
    Leaves sessile or nearly so, with a narrow base, mostly opposite; heads mostly 5-flowered.

    Bracts not scarious or only obscurely so, obtuse, at length shorter than the flowers.

    E. altissimum L. Stem stout and tall, 1-2 m. high, downy leaves lanceolate, tapering at both ends, conspicuously 3-nerved, entire, or toothed above the middle, 0.5-1.3 dm. long, the uppermost alternate; corymbs dense; bracts of the involucre obtuse, shorter than the flowers. Dry soil, Pa. to Minn., Neb., and southw.

  • Zigzag Goldenrod (Solidago flexicaulis)

    Photographed September 10.

    A distinctive goldenrod that likes clearings in the woods or the banks of a stream. Its broad rounded toothy leaves are distinctive, and it takes its common name from the angled stems, which zigzag from one leaf to the next. (“Zigzag” is a technical term in botany.) The flowers grow in a wand at the top of the stem, with more flowers filling in the leaf axils.

    Gray gives us a description of the genus Solidago:

    SOLIDAGO L. GOLDEN-ROD. Heads few-many-flowered, radiate; the rays 1-16, pistillate. Bracts of the involucre appressed, destitute of herbaceous tips (except nos. 1 and 2). Receptacle small, not chaffy. Achenes many-ribbed, nearly terete; pappus simple, of equal capillary bristles. —Perennial herbs, with mostly wand-like stems and sessile or nearly sessile never heart-shaped stem-leaves. Heads small, racemed or clustered; flowers both of the disk and ray yellow (cream-color in no. 6). Closely related species tending to hybridize freely. (Name from solidare, to join, or make whole, in allusion to reputed vulnerary qualities.)

    Gray makes this species part of Solidago latifolia, so we turn to Britton for a description of the species according to current taxonomy (note his use of the technical botanical term we mentioned above):

    Solidago flexicaulis L. ZIG-ZAG OR BROAD-LEAVED GOLDENROD. Stem glabrous, angled, usually simple, zig-zag, 3-9 dm. high. Leaves thin, ovate, acuminate at the apex, somewhat pubescent, or glabrous beneath, sharply serrate, 5-17 cm. long, 2-10 cm. wide, the uppermost sometimes lanceolate and entire or nearly so; heads about 6 mm. high; bracts of the involucre obtuse to acutish; achenes hirsute-pubescent. In rich woods, N. B. to Ga., west to S. Dak. and Kans. July-Sept.

  • Tall Ironweed (Vernonia gigantea)

    It is no secret that the ironweeds are among Father Pitt’s favorite flowers. When we take a close look at the flowers, we can see that the impression of extraordinarily vivid purple is partly created by adding some bright orange and white.

  • Ragweed (Ambrosia artemisiifolia)

[EXCERPTED DATA]:
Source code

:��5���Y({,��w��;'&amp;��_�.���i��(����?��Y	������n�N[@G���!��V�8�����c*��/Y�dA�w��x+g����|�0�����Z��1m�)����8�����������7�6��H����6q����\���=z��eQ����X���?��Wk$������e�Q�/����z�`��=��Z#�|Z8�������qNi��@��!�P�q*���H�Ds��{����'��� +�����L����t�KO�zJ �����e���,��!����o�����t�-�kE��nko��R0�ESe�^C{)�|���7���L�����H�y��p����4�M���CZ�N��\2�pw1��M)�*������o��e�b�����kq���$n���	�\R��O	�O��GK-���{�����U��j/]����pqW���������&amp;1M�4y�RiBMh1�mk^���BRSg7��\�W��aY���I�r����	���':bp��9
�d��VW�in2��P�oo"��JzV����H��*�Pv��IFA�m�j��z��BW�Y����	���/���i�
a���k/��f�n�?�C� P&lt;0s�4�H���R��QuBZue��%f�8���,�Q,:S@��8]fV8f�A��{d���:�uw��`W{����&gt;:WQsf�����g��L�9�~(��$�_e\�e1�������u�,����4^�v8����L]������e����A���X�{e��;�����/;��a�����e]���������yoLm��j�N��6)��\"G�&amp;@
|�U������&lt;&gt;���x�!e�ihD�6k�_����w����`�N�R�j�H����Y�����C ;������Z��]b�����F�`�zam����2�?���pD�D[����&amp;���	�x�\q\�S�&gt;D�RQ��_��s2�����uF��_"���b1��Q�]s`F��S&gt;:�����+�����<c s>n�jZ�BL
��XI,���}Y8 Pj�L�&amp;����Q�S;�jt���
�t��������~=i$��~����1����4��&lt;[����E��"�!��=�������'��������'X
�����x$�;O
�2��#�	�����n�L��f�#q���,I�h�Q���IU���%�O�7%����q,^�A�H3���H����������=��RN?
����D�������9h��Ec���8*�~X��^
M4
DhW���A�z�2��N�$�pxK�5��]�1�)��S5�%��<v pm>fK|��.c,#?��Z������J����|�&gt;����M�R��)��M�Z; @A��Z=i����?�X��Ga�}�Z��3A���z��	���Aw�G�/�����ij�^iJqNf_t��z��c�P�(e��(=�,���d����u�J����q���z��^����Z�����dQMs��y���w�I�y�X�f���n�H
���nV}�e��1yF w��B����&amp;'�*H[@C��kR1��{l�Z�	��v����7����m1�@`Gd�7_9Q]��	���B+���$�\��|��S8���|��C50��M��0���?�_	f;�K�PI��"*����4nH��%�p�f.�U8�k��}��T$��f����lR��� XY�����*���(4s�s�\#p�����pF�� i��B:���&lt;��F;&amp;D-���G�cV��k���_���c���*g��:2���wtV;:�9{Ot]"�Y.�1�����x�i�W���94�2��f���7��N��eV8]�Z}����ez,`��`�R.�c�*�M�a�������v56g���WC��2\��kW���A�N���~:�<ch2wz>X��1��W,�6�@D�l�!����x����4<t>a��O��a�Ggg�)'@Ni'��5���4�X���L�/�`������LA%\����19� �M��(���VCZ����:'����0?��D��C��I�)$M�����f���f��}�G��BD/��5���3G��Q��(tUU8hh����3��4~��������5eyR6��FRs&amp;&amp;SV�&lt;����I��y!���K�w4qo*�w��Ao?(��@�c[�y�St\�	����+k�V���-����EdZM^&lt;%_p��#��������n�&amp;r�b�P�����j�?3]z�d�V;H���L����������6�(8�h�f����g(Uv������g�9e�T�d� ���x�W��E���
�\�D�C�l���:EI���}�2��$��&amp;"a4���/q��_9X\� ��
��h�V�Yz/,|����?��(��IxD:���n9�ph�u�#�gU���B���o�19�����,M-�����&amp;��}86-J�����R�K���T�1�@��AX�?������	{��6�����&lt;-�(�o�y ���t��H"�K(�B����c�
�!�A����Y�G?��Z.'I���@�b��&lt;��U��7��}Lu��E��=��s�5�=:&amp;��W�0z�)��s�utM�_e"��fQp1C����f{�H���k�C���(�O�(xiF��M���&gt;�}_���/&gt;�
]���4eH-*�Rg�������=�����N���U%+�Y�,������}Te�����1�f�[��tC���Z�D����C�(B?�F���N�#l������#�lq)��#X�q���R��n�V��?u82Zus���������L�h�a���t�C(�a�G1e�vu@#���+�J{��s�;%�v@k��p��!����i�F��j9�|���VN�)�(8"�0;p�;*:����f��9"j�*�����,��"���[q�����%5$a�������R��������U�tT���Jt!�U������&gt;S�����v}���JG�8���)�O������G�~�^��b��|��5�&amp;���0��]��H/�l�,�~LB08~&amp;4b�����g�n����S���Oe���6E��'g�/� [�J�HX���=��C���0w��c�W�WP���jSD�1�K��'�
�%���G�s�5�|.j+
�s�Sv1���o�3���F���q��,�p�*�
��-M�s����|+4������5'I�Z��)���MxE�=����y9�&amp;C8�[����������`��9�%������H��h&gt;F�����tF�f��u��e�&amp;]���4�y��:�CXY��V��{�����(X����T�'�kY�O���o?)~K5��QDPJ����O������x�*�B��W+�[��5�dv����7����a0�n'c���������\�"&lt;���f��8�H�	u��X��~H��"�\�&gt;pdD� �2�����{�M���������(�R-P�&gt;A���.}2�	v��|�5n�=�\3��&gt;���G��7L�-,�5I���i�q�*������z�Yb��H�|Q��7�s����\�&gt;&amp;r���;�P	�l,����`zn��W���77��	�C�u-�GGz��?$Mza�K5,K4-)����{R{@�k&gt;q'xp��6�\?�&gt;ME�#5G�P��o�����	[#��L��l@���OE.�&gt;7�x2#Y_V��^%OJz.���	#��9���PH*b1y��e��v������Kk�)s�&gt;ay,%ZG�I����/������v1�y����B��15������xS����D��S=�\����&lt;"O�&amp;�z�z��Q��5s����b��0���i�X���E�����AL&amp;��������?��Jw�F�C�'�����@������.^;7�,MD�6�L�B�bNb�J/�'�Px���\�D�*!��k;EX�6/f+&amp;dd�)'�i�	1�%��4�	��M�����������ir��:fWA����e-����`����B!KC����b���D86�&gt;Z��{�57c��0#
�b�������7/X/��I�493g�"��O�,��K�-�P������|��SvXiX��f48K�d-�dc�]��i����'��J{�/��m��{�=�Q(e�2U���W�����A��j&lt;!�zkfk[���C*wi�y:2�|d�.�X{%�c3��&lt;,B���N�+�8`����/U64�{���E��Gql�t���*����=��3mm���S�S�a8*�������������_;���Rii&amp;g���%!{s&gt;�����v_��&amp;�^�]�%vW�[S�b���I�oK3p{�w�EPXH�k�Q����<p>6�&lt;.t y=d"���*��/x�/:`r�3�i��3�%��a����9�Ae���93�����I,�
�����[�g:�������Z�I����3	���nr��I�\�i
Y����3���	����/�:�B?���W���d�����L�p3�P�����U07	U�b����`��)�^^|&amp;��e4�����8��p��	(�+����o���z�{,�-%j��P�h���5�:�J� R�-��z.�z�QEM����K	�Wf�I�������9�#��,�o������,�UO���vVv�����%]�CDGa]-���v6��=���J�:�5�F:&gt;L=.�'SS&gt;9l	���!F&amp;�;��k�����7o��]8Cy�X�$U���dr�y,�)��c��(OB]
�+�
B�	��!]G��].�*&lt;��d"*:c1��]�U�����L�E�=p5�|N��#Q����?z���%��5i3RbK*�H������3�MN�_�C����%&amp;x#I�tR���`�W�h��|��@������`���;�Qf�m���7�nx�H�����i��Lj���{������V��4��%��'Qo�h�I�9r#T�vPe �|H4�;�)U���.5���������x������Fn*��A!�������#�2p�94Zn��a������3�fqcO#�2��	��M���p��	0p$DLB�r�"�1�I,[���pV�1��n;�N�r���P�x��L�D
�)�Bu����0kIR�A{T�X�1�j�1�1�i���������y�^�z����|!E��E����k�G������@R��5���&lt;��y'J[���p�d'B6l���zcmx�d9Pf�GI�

[WHAT IS REQUIRED]:
Pick up the wildflower text above where it stops, beginning after its final heading, "Ragweed (Ambrosia artemisiifolia)".

[EXERCISE OUTPUT]:
    The bane of allergy-sufferers everywhere, Common Ragweed is wind-pollinated: instead of large attractive flower heads, it relies on myriad small pollen-dispensers. The plant in full bloom passes nearly unnoticed, even in large drifts. These plants were growing in the Seldom Seen Greenway, where they were in bloom in the middle of August.

  • Sneezeweed (Helenium autumnale)

    Sneezeweed is an attractive composite flower with distinctively notched rays that make it easy to identify. (A similar species, Purple-Headed Sneezeweed, Helenium flexuosum, has been introduced in a few locations; it is easy to distinguish by the dark brownish button in the center.) The plant likes damp areas; this one was growing in Schenley Park, in a section of former lawn that is being allowed to grow into a meadow for better water retention. It was blooming in the middle of September.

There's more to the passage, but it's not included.